At the time, we hadn’t yet planted seed. Rather than disturb the soil of the Meadow, Rhonda made a metaphorical connection by bringing three buckets of local soils along with yellow, orange, green and black pigments made from the soils of Italy, Spain and elsewhere. She brought other materials to complete the recipe for paint. Besides pigment, other essential ingredients for paint include a binder that makes it stick together and an adhesive to make it stick to canvas, wood or paper. Open House guests worked on paper, and the hope was that they began thinking about the physical link between art and nature – the fact that “soil can make great art, and has been used for centuries,” Rhonda said at the site.

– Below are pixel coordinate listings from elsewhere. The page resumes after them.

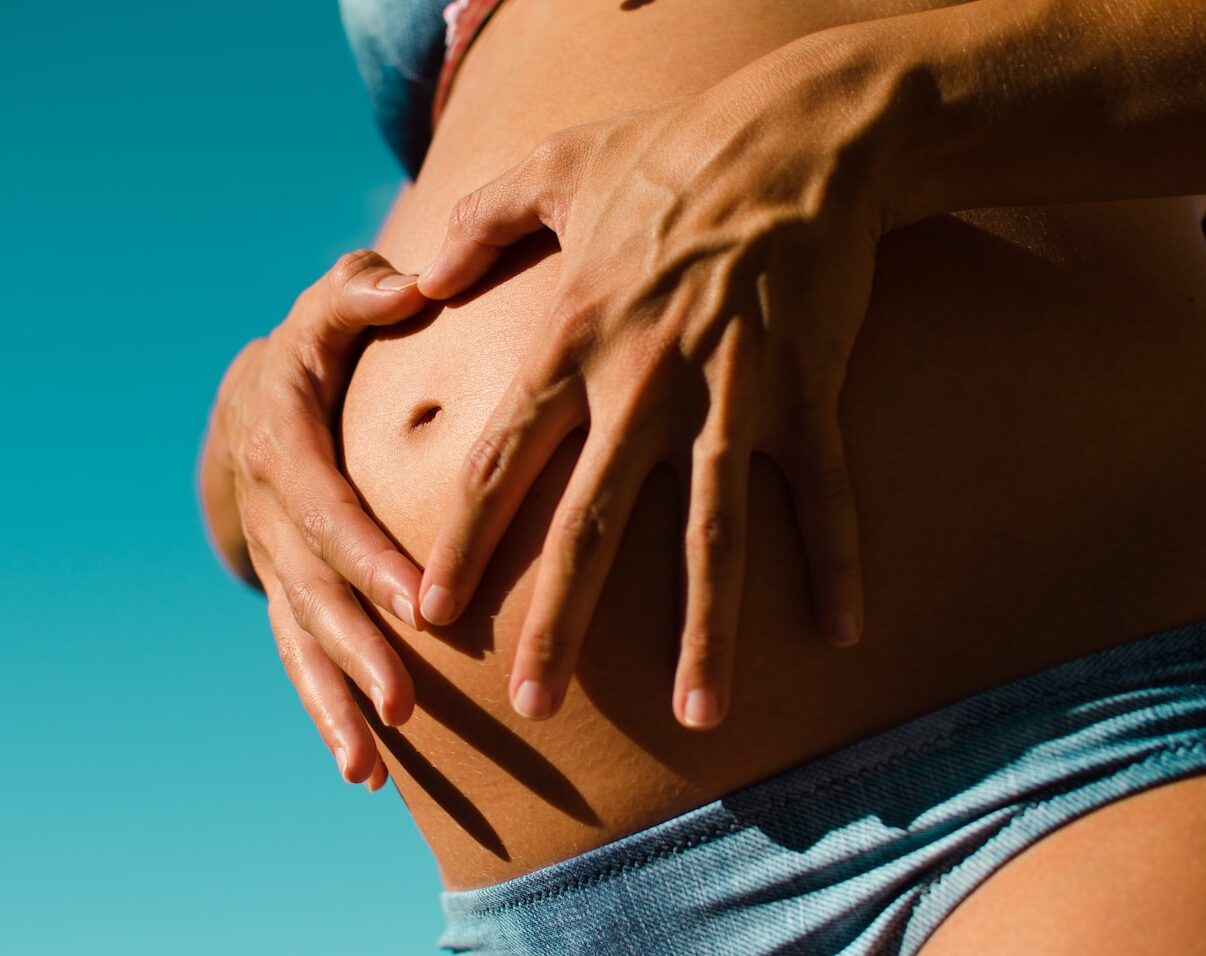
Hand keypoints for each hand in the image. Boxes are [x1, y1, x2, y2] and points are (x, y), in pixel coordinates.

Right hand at [210, 250, 427, 787]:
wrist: (257, 405)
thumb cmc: (317, 352)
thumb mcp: (328, 309)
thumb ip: (363, 296)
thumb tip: (415, 283)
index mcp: (284, 444)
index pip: (327, 508)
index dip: (369, 557)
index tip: (422, 601)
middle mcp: (273, 515)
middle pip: (315, 591)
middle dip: (359, 648)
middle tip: (406, 700)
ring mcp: (278, 563)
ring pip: (301, 640)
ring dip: (335, 701)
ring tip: (371, 760)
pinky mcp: (289, 595)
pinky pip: (301, 659)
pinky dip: (326, 714)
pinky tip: (364, 770)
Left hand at [413, 40, 893, 728]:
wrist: (795, 134)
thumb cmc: (672, 152)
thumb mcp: (555, 167)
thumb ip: (478, 223)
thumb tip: (416, 271)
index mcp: (576, 340)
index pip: (505, 461)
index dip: (465, 542)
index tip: (432, 614)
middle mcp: (644, 383)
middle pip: (592, 523)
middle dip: (559, 620)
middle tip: (531, 704)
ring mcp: (731, 393)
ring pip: (712, 532)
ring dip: (705, 628)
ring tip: (702, 713)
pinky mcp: (808, 391)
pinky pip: (823, 492)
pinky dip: (834, 562)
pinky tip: (841, 633)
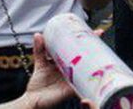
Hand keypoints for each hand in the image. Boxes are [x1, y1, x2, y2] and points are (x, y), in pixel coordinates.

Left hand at [18, 33, 132, 108]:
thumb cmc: (38, 85)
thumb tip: (38, 35)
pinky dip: (88, 79)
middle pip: (86, 58)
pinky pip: (82, 83)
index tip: (93, 31)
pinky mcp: (72, 89)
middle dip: (94, 46)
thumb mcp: (39, 63)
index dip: (86, 41)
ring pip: (87, 68)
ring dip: (94, 59)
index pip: (79, 51)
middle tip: (99, 35)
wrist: (33, 101)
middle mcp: (73, 71)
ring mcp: (74, 79)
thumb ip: (39, 50)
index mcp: (66, 64)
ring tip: (100, 48)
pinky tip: (95, 72)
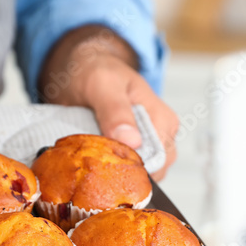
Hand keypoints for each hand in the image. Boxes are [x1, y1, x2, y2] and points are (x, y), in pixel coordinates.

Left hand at [38, 25, 177, 180]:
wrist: (82, 70)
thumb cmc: (97, 70)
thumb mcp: (103, 83)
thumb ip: (115, 110)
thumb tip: (132, 141)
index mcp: (163, 120)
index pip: (159, 160)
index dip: (135, 167)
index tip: (107, 165)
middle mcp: (160, 137)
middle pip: (151, 172)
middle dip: (124, 173)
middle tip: (94, 162)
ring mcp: (145, 147)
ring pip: (137, 175)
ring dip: (114, 173)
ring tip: (92, 159)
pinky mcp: (128, 153)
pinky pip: (124, 172)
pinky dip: (108, 170)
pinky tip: (94, 160)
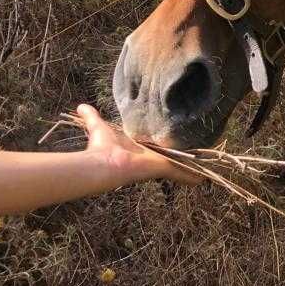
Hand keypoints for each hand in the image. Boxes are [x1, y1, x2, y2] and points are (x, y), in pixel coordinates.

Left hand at [77, 105, 201, 184]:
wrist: (103, 164)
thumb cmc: (101, 147)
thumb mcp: (98, 127)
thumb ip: (91, 117)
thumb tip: (80, 106)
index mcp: (139, 148)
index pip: (154, 145)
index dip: (163, 142)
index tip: (171, 138)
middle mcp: (149, 157)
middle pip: (169, 155)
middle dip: (180, 155)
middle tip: (195, 153)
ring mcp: (157, 164)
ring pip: (177, 164)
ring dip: (190, 166)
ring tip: (204, 166)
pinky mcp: (162, 167)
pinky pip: (180, 172)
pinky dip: (191, 176)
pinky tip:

What lay below our feet matters for the growth of plants as well as the wonder of materials for everyday use.
In her artist statement, she writes: “I feel that materials used can be part of the message… Making the paint and fiber is as important as making the image. I also see nature as a collaborator, not as a resource to be exploited. To read her complete artist statement, go to http://parideazafarmart.wordpress.com/biographic-data/.
Also, here’s another link some contemporary soil artists: http://parideazafarmart.wordpress.com/favorite-soil-artists/.
“Making paint and using local materials will probably be a major part of my practice from now on, since it fits with my value system of using non-toxic, local materials, and also fits with my aesthetics of knowing where things come from, and how they are made, in addition to just seeing how they look,” Rhonda states.
The Meadow project is intended to bring us back to basics, too. One of the benefits of native plants includes no need for pesticides and fertilizers and less need for mowing. The creators of the Meadow intend this special place to be a meaningful compliment to the museum, and part of that is to provide an extension of the work of Beach educators to make meaningful connections among art, science and enjoyment of the natural world.